_Texte présenté_
Sommaire N° 6 du 23 mai 2000

Avis de la commission de la sécurité des consommateurs relatif au danger présenté par le réemploi d’emballages vides de produits d’entretien (campagne de publicité restreinte de la société Lever)

NOR :  ECOC0000183V

    La Commission de la sécurité des consommateurs,
    Vu le code de la consommation, notamment ses articles L. 224-1, L. 224-4, R. 224-4 et R. 224-7 à R. 224-12 ;
    Vu les requêtes nos 99-035 B et 99-048,
    Considérant que :

Les saisines

    1.  Au début du mois de juin 1999, la Commission de la sécurité des consommateurs a été saisie de deux requêtes relatives à une publicité diffusée par le groupe Lever au sujet d’une fiche « brico junior ».
    2.  Le 1er juin 1999, Mme R. s’est plainte auprès d’une association de consommateurs de Quimper d’avoir reçu dans sa boîte à lettres un document publicitaire diffusé par le groupe Lever qui proposait à des « juniors » de réaliser un bricolage à partir d’emballages de produits d’entretien éventuellement classés « irritants » (Coral, Domestos, Sun, Cif) pour les assembler sous la forme d’un animal. Elle a estimé qu’il s’agissait « d’une incitation au suicide, d’une intention criminelle dans la mesure où selon elle, chaque année, des dizaines d’enfants meurent, l’estomac broyé par l’ingestion de produits toxiques ». Elle a parallèlement directement saisi la CSC.
    3.  Le 21 juin 1999, l’union départementale CLCV du Finistère a pris position en faveur de la requérante et a jugé utile de transmettre son courrier à la CSC, afin qu’un terme soit mis à de telles pratiques.
    4.  Le 11 juillet 1999, M. T., président de l’UFC Que Choisir de Quimper alertait à son tour la Commission sur cette publicité.

Le problème soulevé

    5.  Le problème posé par ces consommateurs n’est pas nouveau pour la Commission. En effet, un avis relatif au conditionnement (emballage, publicité, étiquetage) en forme d’animal de certains produits d’entretien ou de bricolage a déjà été rendu le 7 juin 1989. Cet avis précise que :
    La publicité et l’étiquetage des produits d’entretien et de bricolage et notamment des produits pour W.C. ne devraient pas reproduire l’image ou la forme d’un animal.
    L’étiquetage de ces produits devrait être conforme aux directives communautaires transposées en droit national et devrait attirer l’attention des parents et éducateurs sur la nécessité de ne pas laisser les enfants jouer avec des emballages vides.
    Le conditionnement de ces produits devrait éviter les risques de confusion et d’ingestion et/ou être équipé d’une fermeture refermable à l’épreuve des enfants, conforme à la norme NF H00-201.
    Ces mesures préventives devraient être prises et généralisées par les professionnels concernés individuellement et collectivement (modification du code de la chambre syndicale des fabricants de produits d’entretien) ou, à défaut, imposées par les administrations compétentes sur la base des textes réglementaires pertinents ou de la loi du 21 juillet 1983.

Entrées répertoriées dans un jeu de données:

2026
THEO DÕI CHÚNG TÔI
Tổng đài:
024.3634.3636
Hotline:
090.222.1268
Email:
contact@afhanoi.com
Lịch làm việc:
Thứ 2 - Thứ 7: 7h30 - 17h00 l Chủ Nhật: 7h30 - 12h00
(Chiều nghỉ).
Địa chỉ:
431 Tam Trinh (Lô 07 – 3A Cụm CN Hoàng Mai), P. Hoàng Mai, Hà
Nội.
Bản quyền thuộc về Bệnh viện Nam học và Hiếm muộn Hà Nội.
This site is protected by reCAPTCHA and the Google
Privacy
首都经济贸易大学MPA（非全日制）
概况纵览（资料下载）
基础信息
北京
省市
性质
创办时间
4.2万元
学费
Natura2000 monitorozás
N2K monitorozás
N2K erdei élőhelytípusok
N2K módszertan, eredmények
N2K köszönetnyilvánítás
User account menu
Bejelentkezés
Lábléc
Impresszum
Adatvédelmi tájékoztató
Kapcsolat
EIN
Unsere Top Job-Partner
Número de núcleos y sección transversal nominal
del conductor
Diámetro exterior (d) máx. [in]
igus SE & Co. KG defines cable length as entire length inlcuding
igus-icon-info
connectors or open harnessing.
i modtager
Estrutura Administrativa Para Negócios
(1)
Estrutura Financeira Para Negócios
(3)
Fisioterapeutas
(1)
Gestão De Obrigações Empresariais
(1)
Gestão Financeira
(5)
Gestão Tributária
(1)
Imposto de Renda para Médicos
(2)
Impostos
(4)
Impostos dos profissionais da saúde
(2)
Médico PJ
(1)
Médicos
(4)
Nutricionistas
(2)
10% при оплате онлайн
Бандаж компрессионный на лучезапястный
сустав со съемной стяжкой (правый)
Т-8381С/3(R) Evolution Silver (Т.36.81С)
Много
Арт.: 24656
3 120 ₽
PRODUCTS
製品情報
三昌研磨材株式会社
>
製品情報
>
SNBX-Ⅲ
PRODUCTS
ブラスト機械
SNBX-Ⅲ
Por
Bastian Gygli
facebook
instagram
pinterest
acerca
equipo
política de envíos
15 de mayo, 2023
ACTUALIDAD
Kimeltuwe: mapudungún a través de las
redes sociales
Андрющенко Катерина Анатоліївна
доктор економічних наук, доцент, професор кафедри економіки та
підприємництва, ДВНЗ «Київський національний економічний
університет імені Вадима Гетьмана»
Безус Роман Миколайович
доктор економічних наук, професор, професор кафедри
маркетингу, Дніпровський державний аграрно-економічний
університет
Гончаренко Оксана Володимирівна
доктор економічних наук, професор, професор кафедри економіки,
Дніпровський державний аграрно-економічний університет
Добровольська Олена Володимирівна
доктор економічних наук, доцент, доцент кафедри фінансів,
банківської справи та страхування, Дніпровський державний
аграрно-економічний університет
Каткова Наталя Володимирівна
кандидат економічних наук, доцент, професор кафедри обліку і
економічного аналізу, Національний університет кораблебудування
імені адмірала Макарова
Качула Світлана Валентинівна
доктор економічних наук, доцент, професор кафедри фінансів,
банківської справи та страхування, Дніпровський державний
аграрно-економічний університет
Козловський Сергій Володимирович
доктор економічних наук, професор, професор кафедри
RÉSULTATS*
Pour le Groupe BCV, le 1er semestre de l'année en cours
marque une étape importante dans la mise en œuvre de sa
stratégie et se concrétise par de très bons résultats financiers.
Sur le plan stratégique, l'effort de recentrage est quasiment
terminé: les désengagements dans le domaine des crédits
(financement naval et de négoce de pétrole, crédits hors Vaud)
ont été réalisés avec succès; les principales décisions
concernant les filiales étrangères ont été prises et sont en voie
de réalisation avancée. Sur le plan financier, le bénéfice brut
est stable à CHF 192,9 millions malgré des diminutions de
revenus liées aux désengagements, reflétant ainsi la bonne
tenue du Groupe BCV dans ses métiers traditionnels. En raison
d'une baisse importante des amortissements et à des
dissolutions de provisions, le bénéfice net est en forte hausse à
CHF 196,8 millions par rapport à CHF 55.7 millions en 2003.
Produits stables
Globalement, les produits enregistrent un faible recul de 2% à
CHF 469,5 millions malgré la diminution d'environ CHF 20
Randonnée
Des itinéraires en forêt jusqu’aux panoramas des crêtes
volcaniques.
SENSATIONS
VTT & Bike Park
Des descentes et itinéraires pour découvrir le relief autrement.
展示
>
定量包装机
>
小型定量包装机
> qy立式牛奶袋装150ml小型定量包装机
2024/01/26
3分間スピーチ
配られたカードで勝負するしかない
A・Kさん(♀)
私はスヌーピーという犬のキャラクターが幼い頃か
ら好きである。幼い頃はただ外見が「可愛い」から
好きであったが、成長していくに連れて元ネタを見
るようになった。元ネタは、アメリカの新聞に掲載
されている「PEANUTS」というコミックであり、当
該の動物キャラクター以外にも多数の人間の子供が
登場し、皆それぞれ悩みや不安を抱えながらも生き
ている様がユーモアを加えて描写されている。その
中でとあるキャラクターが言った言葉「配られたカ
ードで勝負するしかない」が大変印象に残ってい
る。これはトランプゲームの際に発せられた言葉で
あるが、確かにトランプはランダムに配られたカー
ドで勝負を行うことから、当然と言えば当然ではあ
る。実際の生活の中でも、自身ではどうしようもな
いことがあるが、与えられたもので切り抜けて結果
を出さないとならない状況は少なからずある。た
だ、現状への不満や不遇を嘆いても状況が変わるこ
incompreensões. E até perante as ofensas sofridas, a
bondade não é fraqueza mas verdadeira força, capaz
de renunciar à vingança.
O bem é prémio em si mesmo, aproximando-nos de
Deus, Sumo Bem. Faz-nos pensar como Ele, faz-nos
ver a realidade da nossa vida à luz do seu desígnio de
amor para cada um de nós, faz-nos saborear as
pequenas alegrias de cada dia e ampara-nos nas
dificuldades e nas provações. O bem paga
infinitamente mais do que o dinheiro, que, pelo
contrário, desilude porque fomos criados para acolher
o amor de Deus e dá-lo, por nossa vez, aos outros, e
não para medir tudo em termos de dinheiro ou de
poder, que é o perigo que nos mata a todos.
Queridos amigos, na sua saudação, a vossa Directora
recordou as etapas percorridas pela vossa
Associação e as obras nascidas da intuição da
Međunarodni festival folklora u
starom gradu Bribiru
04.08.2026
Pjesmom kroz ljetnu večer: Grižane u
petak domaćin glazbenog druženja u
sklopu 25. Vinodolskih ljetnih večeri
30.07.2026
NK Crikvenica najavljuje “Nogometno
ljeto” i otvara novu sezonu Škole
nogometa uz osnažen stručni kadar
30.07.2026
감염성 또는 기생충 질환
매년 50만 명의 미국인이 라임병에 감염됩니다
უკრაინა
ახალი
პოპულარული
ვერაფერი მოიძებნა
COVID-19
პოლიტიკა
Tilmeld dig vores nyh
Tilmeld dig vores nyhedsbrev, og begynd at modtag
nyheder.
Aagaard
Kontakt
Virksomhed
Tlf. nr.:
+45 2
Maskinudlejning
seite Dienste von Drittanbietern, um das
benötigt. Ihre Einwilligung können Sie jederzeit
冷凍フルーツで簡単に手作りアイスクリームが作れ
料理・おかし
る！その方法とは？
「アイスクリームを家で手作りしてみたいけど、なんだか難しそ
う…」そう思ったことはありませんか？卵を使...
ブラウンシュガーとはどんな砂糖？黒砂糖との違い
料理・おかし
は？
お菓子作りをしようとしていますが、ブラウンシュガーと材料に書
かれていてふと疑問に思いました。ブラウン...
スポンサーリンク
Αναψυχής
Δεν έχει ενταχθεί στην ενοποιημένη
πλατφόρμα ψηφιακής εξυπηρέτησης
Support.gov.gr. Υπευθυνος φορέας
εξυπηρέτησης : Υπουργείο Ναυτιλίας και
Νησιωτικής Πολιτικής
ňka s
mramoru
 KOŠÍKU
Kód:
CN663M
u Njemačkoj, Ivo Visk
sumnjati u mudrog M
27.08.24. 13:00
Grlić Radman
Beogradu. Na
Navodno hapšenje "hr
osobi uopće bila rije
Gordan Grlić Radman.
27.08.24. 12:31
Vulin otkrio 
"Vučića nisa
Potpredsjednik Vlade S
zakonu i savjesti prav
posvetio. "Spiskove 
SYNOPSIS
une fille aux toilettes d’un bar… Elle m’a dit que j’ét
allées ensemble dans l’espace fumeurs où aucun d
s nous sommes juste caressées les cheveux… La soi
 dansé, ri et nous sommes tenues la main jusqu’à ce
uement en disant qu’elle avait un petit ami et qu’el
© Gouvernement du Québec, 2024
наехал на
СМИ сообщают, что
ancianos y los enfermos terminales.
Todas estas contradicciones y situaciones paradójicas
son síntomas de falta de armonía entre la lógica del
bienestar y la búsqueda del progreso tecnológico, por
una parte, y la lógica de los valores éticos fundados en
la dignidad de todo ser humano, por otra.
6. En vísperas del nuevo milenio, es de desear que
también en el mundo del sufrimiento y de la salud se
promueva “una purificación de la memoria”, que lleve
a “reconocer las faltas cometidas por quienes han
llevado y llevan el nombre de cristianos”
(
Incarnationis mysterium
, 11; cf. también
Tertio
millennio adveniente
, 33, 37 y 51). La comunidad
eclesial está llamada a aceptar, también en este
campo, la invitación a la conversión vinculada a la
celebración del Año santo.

_Travail demandé_
1 – Recopiez fidèlement, dans l'avis sur le réemploi d'emballages vides, le passage allant de « Le problème soulevé » jusqu'à « ou la forme d’un animal. » inclus.
2 – Traduisez en anglais la phrase suivante, tirée de l'avis sur le réemploi d'emballages vides : « La publicité et l’étiquetage des produits d’entretien et de bricolage et notamment des produits pour W.C. ne devraient pas reproduire l’image ou la forme d’un animal. »
Il n'est pas nécessaire de consulter les enregistrements.

_Réponses attendues_
1 –
Le problème soulevé

    5.  Le problème posé par ces consommateurs n’est pas nouveau pour la Commission. En effet, un avis relatif au conditionnement (emballage, publicité, étiquetage) en forme d’animal de certains produits d’entretien ou de bricolage a déjà été rendu le 7 juin 1989. Cet avis précise que :
    La publicité et l’étiquetage des produits d’entretien et de bricolage et notamment des produits pour W.C. ne devraient pas reproduire l’image ou la forme d’un animal.

2 – The advertising and labeling of cleaning and DIY products, and in particular of toilet products, should not reproduce the image or shape of an animal.